LLM Mocking

Mock AI and LLM API endpoints using the OpenAI-compatible format. Test chat completions, streaming responses, and WebSocket connections without spending a single token.

What is LLM Mocking?

Simulate AI model responses for deterministic, cost-free development and testing.

dotMock can mock LLM and AI model APIs using the OpenAI-compatible format. Instead of calling a real model, you define fixtures -- each fixture contains match rules (conditions that incoming requests are tested against) and a response (the mock output to return when matched).

When a request arrives, the mock server evaluates your fixtures in order and returns the response from the first match. This first-match-wins approach gives you full control over which responses are served for specific prompts, models, or parameters.

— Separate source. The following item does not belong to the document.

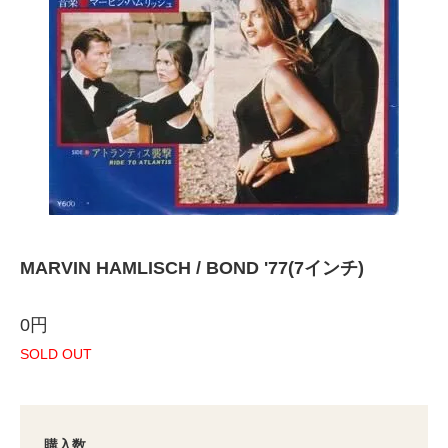
MARVIN HAMLISCH / BOND '77(7インチ)
0円
SOLD OUT
購入数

Example: A fixture matching model: "your-model" with a message containing "Hello" returns a predefined assistant response -- instantly, with zero latency and zero cost.

Supported Endpoints

Four endpoints covering the full range of OpenAI-compatible interactions.

Chat Completions

POST /v1/chat/completions
HTTP
SSE

OpenAI Chat Completions API. Supports both synchronous JSON responses and server-sent event streaming.

Responses API

POST /v1/responses
HTTP
SSE

OpenAI Responses API for structured output. Returns complete response objects with streaming support.

Responses WebSocket

WS /v1/responses
WebSocket

WebSocket transport for the Responses API. Push events to connected clients in real time.

Bidirectional Chat

WS /v1/chat
WebSocket

Full-duplex WebSocket chat. Send and receive messages over a persistent connection for real-time AI interactions.

Getting Started

Create your first LLM mock API in four steps.

1

Click "New API" and select "LLM API"

Choose the LLM API type from the creation dialog to get pre-configured OpenAI-compatible endpoints.

2

Enter a name and subdomain

Pick a descriptive name and a unique subdomain. Your mock will be available at your-subdomain.mock.rest.

3

Create your first fixture with match rules

Define which requests to intercept (by model, message content, or other fields) and what response to return.

4

Test with curl or the built-in test panel

Send a request to your mock endpoint and verify the response matches your fixture configuration.

Quick Test

Try your LLM mock with these curl examples.

Non-Streaming Request

curl -X POST https://your-api.mock.rest/v1/chat/completions \
  -H "Content-Type: application/json" \
  -d '{
    "model": "your-model",
    "messages": [
      {"role": "user", "content": "Hello"}
    ]
  }'

Streaming Request (SSE)

curl -X POST https://your-api.mock.rest/v1/chat/completions \
  -H "Content-Type: application/json" \
  -d '{
    "model": "your-model",
    "stream": true,
    "messages": [
      {"role": "user", "content": "Hello"}
    ]
  }'

How It Works

The request flow from client to mock response.

Client
Sends request to your mock subdomain
Mock Server
Receives and parses the OpenAI-format request
Fixture Matcher
Evaluates match rules in order (first match wins)
JSON
SSE Stream
WebSocket

Use Cases

Common scenarios where LLM mocking accelerates development.

Frontend Development

Build and iterate on AI-powered UIs without real API costs. Get instant, predictable responses while designing chat interfaces, streaming indicators, and error states.

CI/CD Testing

Run integration tests with deterministic LLM responses. Eliminate flaky tests caused by non-deterministic model output and avoid per-token charges in your test pipeline.

Demo & Prototyping

Showcase AI features in demos and prototypes before your backend integration is complete. Control exactly what the "AI" says for a polished, repeatable presentation.

Error Simulation

Test how your application handles timeouts, rate limits, 429 errors, malformed responses, and partial streaming failures -- all without waiting for real failures to occur.

Tips

Drop-in replacement: Point your OpenAI SDK base URL to your dotMock subdomain -- no other code changes needed.

Fixture ordering matters: The mock server checks fixtures top-to-bottom and returns the first match. Put more specific rules above general catch-all rules.

Streaming fidelity: SSE mock responses use the same chunked event format as real OpenAI streams, so your client-side parsing code works unchanged.

WebSocket testing: Use the built-in test panel to send WebSocket frames and verify the event sequence your client will receive.